Task: Your answer must be an exact retyping of the line containing "המחיר המקורי היה: ₪549." and every line after it through the end of the records below, with no pictures and nothing else.

Page images and extracted text:
*** Begin section ***

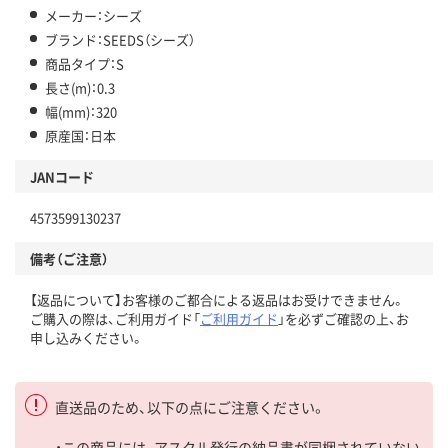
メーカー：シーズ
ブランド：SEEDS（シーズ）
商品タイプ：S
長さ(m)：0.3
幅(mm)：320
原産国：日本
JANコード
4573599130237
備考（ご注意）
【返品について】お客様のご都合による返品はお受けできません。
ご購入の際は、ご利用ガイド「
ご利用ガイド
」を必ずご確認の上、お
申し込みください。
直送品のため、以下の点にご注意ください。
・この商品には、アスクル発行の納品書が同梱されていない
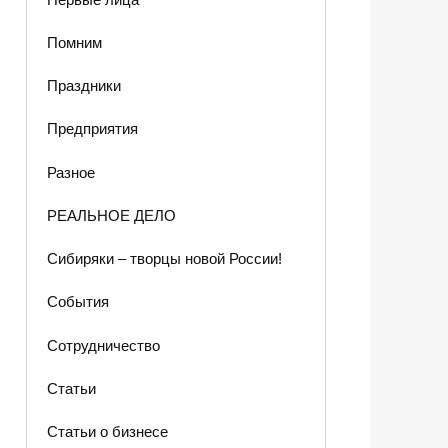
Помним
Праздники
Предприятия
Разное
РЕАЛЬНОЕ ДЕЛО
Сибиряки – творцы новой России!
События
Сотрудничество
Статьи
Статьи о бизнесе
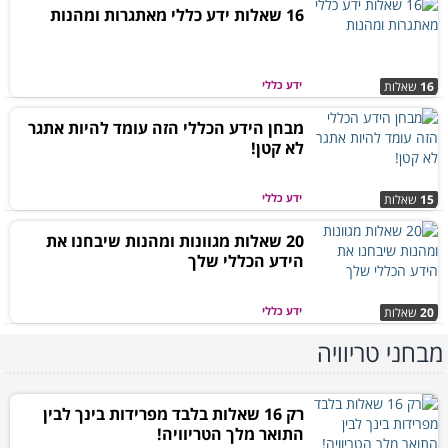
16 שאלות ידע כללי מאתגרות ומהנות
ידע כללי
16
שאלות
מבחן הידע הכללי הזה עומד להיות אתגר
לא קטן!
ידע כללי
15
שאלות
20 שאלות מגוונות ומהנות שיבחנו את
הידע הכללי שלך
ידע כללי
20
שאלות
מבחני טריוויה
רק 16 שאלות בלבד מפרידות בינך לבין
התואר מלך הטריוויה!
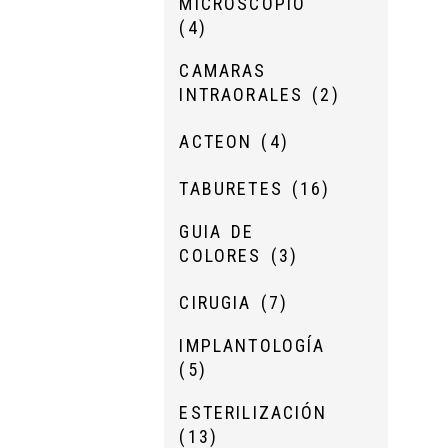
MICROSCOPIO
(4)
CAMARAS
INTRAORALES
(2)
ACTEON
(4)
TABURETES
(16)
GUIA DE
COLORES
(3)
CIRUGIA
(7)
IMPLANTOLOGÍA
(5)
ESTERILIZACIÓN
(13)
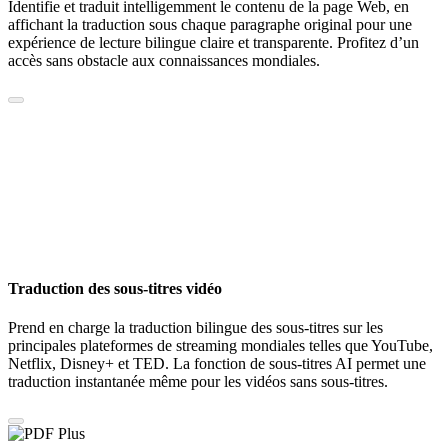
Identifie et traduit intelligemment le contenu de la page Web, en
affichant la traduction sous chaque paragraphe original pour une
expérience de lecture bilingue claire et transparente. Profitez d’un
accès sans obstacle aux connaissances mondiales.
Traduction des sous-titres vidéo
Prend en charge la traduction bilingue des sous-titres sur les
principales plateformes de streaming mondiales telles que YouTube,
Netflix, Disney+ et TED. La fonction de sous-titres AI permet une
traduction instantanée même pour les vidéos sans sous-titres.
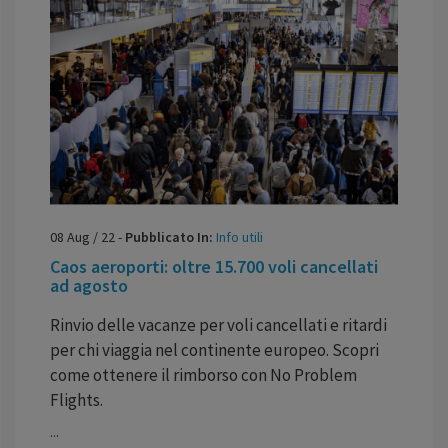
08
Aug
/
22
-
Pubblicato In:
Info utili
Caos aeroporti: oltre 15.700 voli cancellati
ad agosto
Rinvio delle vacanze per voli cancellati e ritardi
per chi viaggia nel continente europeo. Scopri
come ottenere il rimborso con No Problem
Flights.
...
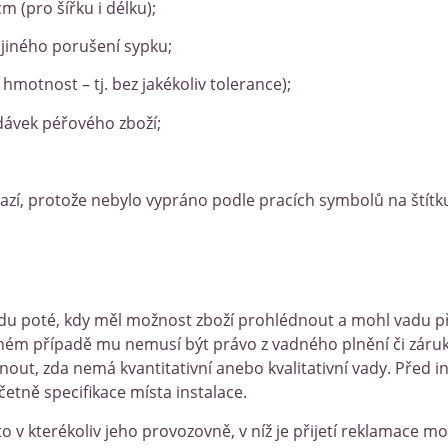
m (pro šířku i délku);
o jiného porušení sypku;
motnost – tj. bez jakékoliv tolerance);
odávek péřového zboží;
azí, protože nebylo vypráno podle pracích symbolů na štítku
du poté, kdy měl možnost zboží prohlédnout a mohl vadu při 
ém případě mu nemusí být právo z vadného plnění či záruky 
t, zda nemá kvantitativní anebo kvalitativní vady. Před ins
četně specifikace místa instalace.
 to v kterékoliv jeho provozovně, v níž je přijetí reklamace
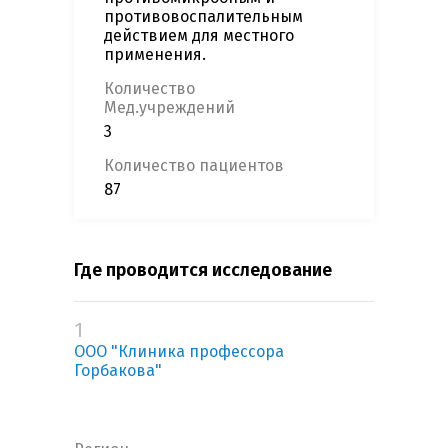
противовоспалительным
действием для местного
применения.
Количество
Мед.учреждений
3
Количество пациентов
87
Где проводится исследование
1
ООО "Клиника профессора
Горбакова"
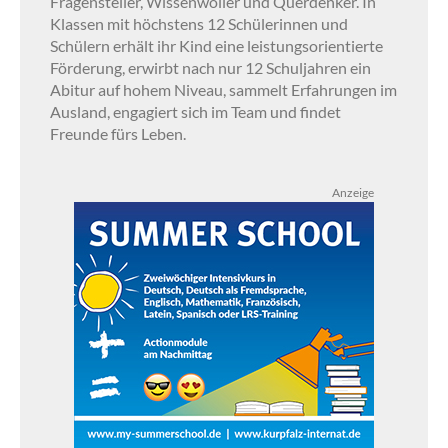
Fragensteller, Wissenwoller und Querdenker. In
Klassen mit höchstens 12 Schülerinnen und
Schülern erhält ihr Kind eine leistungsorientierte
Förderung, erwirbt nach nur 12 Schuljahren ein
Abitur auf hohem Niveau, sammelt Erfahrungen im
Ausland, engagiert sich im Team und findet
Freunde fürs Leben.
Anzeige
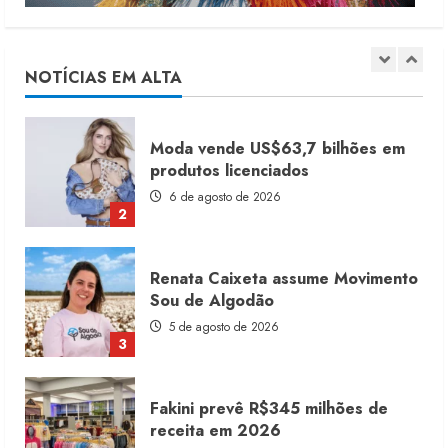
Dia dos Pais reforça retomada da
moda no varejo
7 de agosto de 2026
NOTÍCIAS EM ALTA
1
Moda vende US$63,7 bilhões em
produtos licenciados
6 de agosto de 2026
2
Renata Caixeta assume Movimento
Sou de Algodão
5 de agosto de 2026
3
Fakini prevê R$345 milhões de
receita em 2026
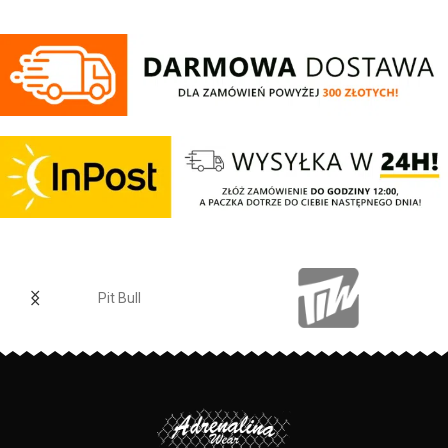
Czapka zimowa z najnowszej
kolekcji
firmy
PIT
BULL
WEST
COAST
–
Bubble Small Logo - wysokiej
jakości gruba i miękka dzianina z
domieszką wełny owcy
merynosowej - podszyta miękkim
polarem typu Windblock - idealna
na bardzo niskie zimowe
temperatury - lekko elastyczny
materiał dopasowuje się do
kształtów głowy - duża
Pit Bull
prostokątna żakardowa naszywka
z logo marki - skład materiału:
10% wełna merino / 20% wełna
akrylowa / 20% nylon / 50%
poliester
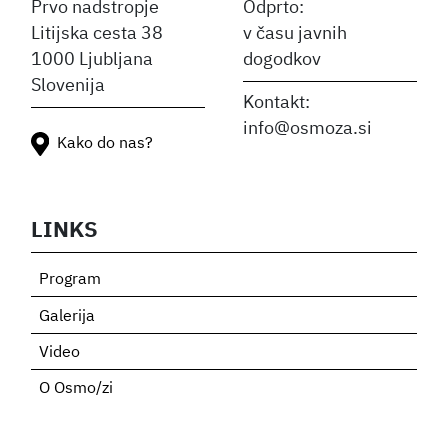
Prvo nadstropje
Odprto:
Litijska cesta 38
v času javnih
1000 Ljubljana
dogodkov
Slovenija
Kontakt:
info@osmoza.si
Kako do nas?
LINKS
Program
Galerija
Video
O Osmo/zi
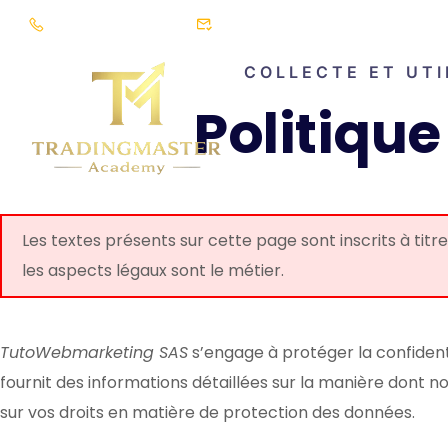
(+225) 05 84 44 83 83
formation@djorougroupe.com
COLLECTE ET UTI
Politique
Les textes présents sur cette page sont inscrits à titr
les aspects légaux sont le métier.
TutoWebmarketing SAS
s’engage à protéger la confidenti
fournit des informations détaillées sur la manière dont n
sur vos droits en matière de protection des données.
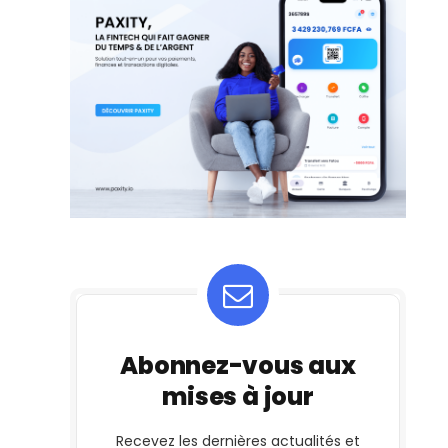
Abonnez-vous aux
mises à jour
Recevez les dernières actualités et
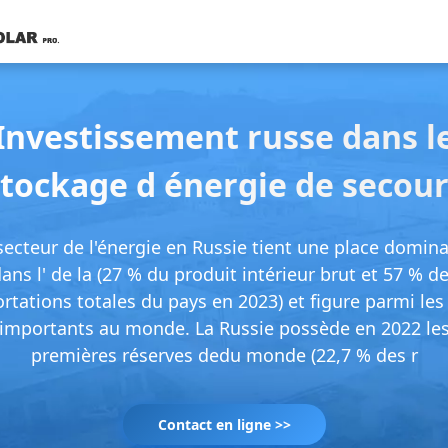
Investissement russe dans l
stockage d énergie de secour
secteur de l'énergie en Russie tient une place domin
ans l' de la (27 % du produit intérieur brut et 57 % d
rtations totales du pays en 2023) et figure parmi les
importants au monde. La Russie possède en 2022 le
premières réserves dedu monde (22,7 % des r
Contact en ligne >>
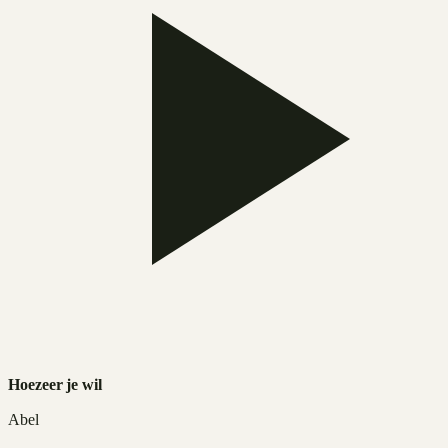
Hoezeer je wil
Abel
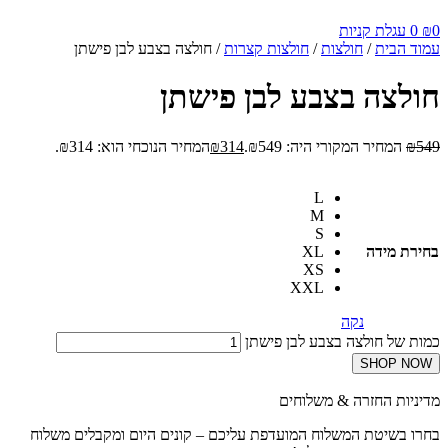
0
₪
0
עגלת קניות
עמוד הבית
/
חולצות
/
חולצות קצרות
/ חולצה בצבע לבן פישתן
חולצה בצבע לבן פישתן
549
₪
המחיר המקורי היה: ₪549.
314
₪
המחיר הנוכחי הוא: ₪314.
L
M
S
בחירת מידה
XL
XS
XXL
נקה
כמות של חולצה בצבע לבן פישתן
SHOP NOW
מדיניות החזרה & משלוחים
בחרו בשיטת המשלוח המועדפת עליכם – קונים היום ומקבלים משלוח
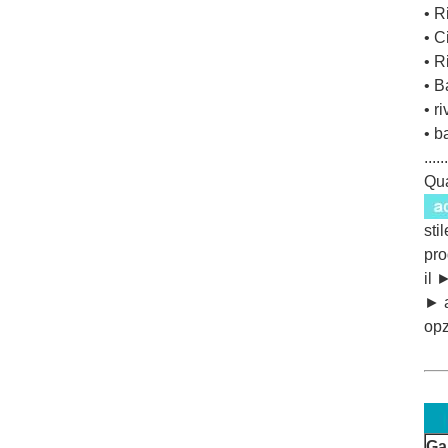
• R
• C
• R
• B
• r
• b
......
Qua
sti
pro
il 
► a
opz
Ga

*** End section ***

Solution to the problem:
המחיר המקורי היה: ₪549.
314
₪
המחיר הנוכחי הוא: ₪314.
L
M
S
בחירת מידה
XL
XS
XXL
נקה
כמות של חולצה בצבע לבן פישתן
SHOP NOW
מדיניות החזרה & משלוחים
בחרו בשיטת המשלוח המועדפת עליכם – קונים היום ומקבלים משלוח
• R
• C
• R
• B
• r
• b
......
Qua
sti
pro
il 
► a
opz
Ga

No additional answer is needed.